I just started thinking about how much love I know I have inside of me. I have so much love to show and to give to others. That’s the thing about Love, it doesn’t run out. Now we have to be careful about pouring into so many other people without pouring into ourselves because that can become draining but that’s a whole other topic. Truthfully though, I was thinking about how I could love more. There were so many different aspects in my life where I could be loving or show love and I just wasn’t, but that was on no one else but me. My family and friends, of course I love them but do I show it? Strangers around me, do I show them love and kindness? These were the questions I was asking myself. How can I expect to be loved by others if I don’t love others well? As humans it can be so much easier for us to put our head down, not talk, ignore and just go on with our day and worry about no one else but ourselves. It’s as simple as me smiling at a stranger in the store. Me asking my parents how their day was at work. Seeing my brother need help carrying something and doing it without asking. Now I’m sure you might be saying “Ansley those are all just normal nice things to do.” You’re right, they are. But if you do them with love instead of just doing them because you feel like you need to or should, the outcome will be different. It might not look different but it will feel different. A good different.

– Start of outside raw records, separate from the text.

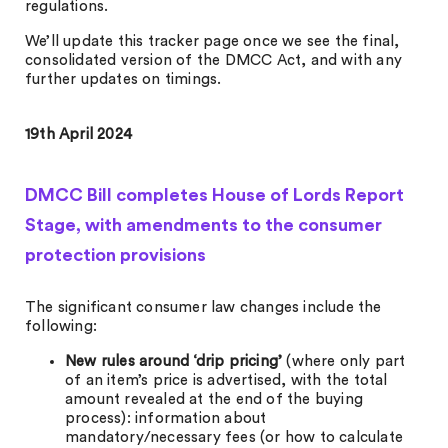
regulations.
We’ll update this tracker page once we see the final,
consolidated version of the DMCC Act, and with any
further updates on timings.
19th April 2024
DMCC Bill completes House of Lords Report
Stage, with amendments to the consumer
protection provisions
The significant consumer law changes include the
following:
New rules around ‘drip pricing’
(where only part
of an item’s price is advertised, with the total
amount revealed at the end of the buying
process): information about
mandatory/necessary fees (or how to calculate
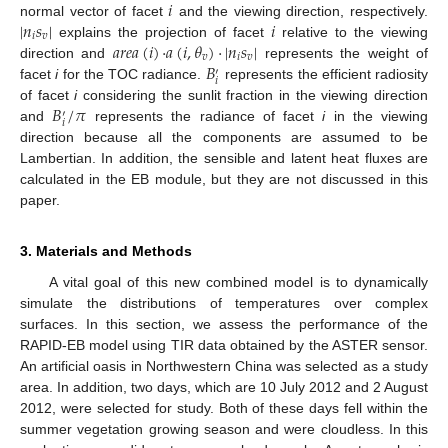
𝑖
|
𝑛
𝑠
|
𝑖
normal vector of facet
and the viewing direction, respectively.
𝑖
𝑣
𝑎
𝑟
𝑒
𝑎
(
𝑖
)
·
𝑎
(
𝑖
,
𝜃
)
·
|
𝑛
𝑠
|
explains the projection of facet
relative to the viewing
𝑣
𝑖
𝑣
𝐵
direction and
represents the weight of
′
𝑖
facet
i
for the TOC radiance.
represents the efficient radiosity
𝐵
/
𝜋
of facet
i
considering the sunlit fraction in the viewing direction
′
𝑖
and
represents the radiance of facet
i
in the viewing
direction because all the components are assumed to be
Lambertian. In addition, the sensible and latent heat fluxes are
calculated in the EB module, but they are not discussed in this
paper.
3. Materials and Methods
A vital goal of this new combined model is to dynamically
simulate the distributions of temperatures over complex
surfaces. In this section, we assess the performance of the
RAPID-EB model using TIR data obtained by the ASTER sensor.
An artificial oasis in Northwestern China was selected as a study
area. In addition, two days, which are 10 July 2012 and 2 August
2012, were selected for study. Both of these days fell within the
summer vegetation growing season and were cloudless. In this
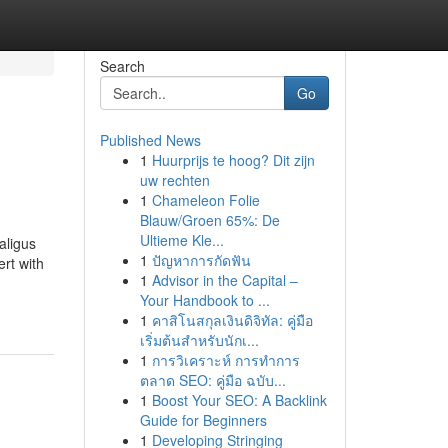
Search
Go
Published News
1
Huurprijs te hoog? Dit zijn
uw rechten
1
Chameleon Folie
Blauw/Groen 65%: De
Ultieme Kle...
aligus
1
ปัญหาการกัดฟัน
rt with
1
Advisor in the Capital –
Your Handbook to ...
1
คาสิโนสกุลเงินดิจิทัล: คู่มือ
เริ่มต้นสำหรับนักเ...
1
การวิเคราะห์ การทำการ
ตลาด SEO: คู่มือ ฉบับ...
1
Boost Your SEO: A Backlink
Guide for Beginners
1
Developing Stringing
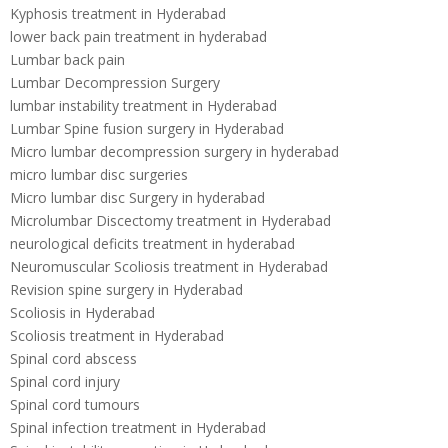
Kyphosis treatment in Hyderabad
lower back pain treatment in hyderabad
Lumbar back pain
Lumbar Decompression Surgery
lumbar instability treatment in Hyderabad
Lumbar Spine fusion surgery in Hyderabad
Micro lumbar decompression surgery in hyderabad
micro lumbar disc surgeries
Micro lumbar disc Surgery in hyderabad
Microlumbar Discectomy treatment in Hyderabad
neurological deficits treatment in hyderabad
Neuromuscular Scoliosis treatment in Hyderabad
Revision spine surgery in Hyderabad
Scoliosis in Hyderabad
Scoliosis treatment in Hyderabad
Spinal cord abscess
Spinal cord injury
Spinal cord tumours
Spinal infection treatment in Hyderabad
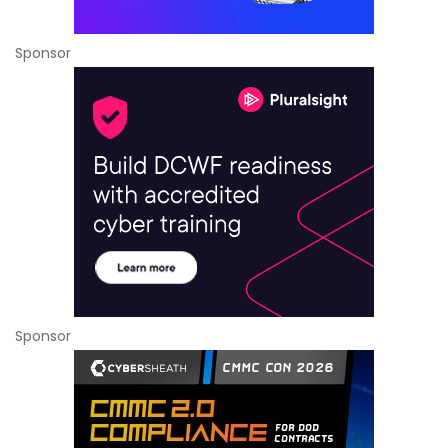
Sponsor
Sponsor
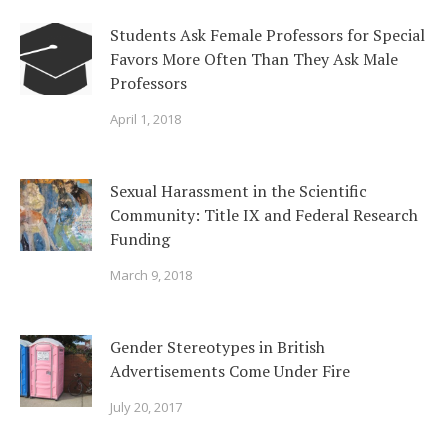
Students Ask Female Professors for Special
Favors More Often Than They Ask Male
Professors
April 1, 2018
Sexual Harassment in the Scientific
Community: Title IX and Federal Research
Funding
March 9, 2018
Gender Stereotypes in British
Advertisements Come Under Fire
July 20, 2017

I am probably the first person to say that MINDSET IS EVERYTHING. There have been multiple times where I have had to change my mindset on things and there has not been a single time where it turned out badly for me. We hold more power within ourselves then most of us give ourselves credit for. We just have to push ourselves. No one is going to do it but us. We hold the power, it’s just are we willing to step out and use it or be safe and hold it in. You miss 100% of the chances you don’t take. Little things y’all. Start little. I’m not saying go outside right now and change your entire life this second, baby steps are okay. They are not any less than a big leap. Do what you are comfortable with. Be comfortable with being uncomfortable. Little things like, waving at people more often. Walking around with that beautiful smile God blessed you with. Saying hello to people in your amazing voice. Asking questions. “How are you?” “Is there anything I can do?” Give more compliments. “I love your outfit today.” “ Your smile is contagious in the best way.” “My life is so much better with you in it.” Words can go miles. Actions can go miles. Kindness and love can travel galaxies. And all of that is for free too, WOAH. I know right?!?!? Crazy.
Last but not least, remember who loves you the most in this entire world. The person who brought you into this world. God. He is your biggest love, your biggest supporter and cheerleader, your biggest partner through it all. If you can see God's love then you can see all love, you just have to open your eyes to it.